>>>
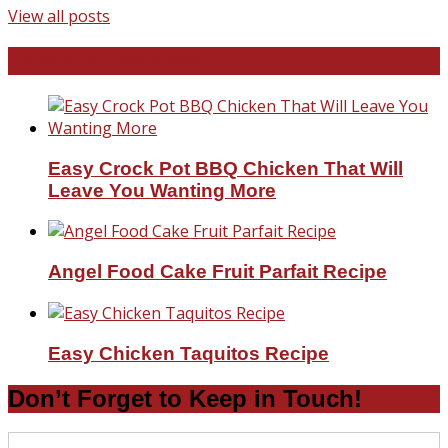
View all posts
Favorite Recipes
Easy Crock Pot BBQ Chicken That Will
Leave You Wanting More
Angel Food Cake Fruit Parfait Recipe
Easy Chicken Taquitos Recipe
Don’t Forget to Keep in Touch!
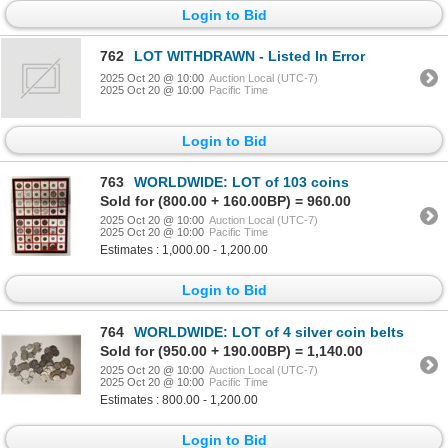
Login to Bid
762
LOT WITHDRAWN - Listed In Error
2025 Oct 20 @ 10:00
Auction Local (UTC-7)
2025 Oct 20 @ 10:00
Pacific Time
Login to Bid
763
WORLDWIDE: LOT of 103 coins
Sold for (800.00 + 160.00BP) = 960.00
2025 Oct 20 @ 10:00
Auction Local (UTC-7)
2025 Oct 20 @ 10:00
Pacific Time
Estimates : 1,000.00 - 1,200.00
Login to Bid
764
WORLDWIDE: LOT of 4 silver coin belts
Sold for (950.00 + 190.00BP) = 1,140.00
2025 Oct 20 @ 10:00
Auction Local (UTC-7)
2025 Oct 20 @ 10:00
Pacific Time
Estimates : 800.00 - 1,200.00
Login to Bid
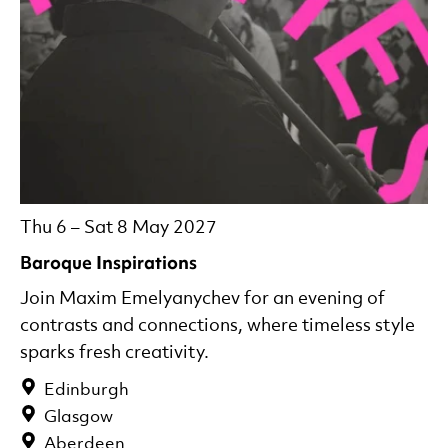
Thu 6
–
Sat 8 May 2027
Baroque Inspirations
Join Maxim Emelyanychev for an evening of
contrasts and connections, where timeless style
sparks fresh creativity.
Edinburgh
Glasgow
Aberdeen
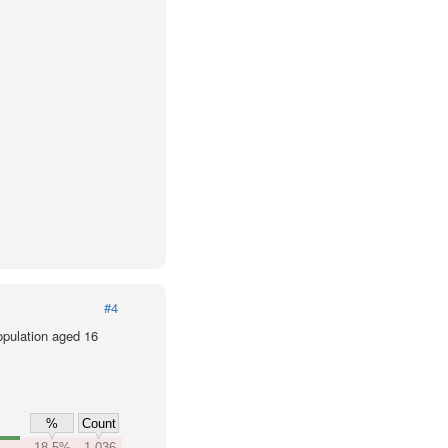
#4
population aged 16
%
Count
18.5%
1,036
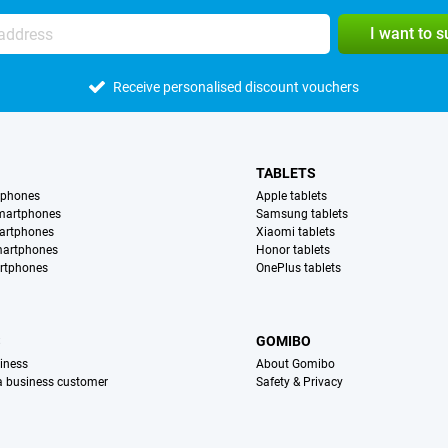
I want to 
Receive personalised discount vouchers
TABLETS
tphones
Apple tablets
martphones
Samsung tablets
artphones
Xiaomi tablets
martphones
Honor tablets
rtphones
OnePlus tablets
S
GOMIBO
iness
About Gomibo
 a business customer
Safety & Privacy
<<<
>>>
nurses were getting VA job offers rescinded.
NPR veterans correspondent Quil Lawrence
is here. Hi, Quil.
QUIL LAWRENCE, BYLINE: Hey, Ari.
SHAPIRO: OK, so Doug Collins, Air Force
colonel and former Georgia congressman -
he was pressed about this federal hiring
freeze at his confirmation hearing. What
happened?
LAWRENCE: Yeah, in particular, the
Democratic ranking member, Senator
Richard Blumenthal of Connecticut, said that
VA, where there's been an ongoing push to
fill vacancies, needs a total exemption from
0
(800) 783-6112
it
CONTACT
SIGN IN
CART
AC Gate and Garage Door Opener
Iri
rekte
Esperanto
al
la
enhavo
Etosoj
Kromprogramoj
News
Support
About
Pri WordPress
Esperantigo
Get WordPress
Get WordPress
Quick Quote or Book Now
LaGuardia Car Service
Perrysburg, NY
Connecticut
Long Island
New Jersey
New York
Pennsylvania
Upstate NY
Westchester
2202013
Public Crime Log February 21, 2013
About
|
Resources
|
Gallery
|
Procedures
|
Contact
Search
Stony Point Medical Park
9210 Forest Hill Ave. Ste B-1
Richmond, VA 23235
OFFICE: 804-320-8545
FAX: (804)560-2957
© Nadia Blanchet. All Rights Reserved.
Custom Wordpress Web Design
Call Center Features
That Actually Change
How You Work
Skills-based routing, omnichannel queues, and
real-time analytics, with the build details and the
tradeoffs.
<<<
>>>
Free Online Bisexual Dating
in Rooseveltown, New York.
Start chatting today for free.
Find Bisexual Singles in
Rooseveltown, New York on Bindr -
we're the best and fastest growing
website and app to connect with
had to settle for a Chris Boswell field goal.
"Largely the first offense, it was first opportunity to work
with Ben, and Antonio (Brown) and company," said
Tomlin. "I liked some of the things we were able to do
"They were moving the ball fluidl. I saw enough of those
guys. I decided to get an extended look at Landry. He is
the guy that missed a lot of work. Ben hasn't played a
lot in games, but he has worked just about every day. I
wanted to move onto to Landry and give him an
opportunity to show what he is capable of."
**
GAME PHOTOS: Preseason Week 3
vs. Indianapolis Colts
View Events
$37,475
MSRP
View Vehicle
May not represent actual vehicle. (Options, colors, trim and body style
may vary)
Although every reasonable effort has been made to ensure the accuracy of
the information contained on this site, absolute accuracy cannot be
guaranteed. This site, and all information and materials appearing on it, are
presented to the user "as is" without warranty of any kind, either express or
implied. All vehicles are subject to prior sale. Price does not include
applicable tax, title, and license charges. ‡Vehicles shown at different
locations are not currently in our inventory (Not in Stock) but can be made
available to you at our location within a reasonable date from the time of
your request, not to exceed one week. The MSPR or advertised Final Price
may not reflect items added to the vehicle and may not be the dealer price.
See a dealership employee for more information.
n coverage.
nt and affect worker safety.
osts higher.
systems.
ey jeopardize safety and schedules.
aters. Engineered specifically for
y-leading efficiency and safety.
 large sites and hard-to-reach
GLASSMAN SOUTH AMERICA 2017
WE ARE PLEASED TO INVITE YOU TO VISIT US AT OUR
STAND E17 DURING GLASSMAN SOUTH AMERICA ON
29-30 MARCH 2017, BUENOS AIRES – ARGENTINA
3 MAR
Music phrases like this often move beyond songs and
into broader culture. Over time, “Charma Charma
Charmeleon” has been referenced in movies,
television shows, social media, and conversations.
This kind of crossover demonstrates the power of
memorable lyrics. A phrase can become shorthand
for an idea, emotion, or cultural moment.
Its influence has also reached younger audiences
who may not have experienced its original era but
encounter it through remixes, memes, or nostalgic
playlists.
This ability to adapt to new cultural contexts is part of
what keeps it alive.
<<<
§ **DIRECTIONS FOR THIS TASK**: Output the records word for word, starting at the line that contains "View all posts" and stopping after the line that contains "Safety & Privacy". Leave the pictures out.

§ **OUTPUT**:
View all posts
Favorite Recipes
Easy Crock Pot BBQ Chicken That Will
Leave You Wanting More
Angel Food Cake Fruit Parfait Recipe
Easy Chicken Taquitos Recipe
Don’t Forget to Keep in Touch!
Login to Bid
762
LOT WITHDRAWN - Listed In Error
2025 Oct 20 @ 10:00
Auction Local (UTC-7)
2025 Oct 20 @ 10:00
Pacific Time
Login to Bid
763
WORLDWIDE: LOT of 103 coins
Sold for (800.00 + 160.00BP) = 960.00
2025 Oct 20 @ 10:00
Auction Local (UTC-7)
2025 Oct 20 @ 10:00
Pacific Time
Estimates : 1,000.00 - 1,200.00
Login to Bid
764
WORLDWIDE: LOT of 4 silver coin belts
Sold for (950.00 + 190.00BP) = 1,140.00
2025 Oct 20 @ 10:00
Auction Local (UTC-7)
2025 Oct 20 @ 10:00
Pacific Time
Estimates : 800.00 - 1,200.00
Login to Bid
Thu 6
–
Sat 8 May 2027
Baroque Inspirations
Join Maxim Emelyanychev for an evening of
contrasts and connections, where timeless style
sparks fresh creativity.
Edinburgh
Glasgow
Aberdeen
#4
population aged 16
%
Count
18.5%
1,036
I want to 
Receive personalised discount vouchers
TABLETS
tphones
Apple tablets
martphones
Samsung tablets
artphones
Xiaomi tablets
martphones
Honor tablets
rtphones
OnePlus tablets
S
GOMIBO
iness
About Gomibo
 a business customer
Safety & Privacy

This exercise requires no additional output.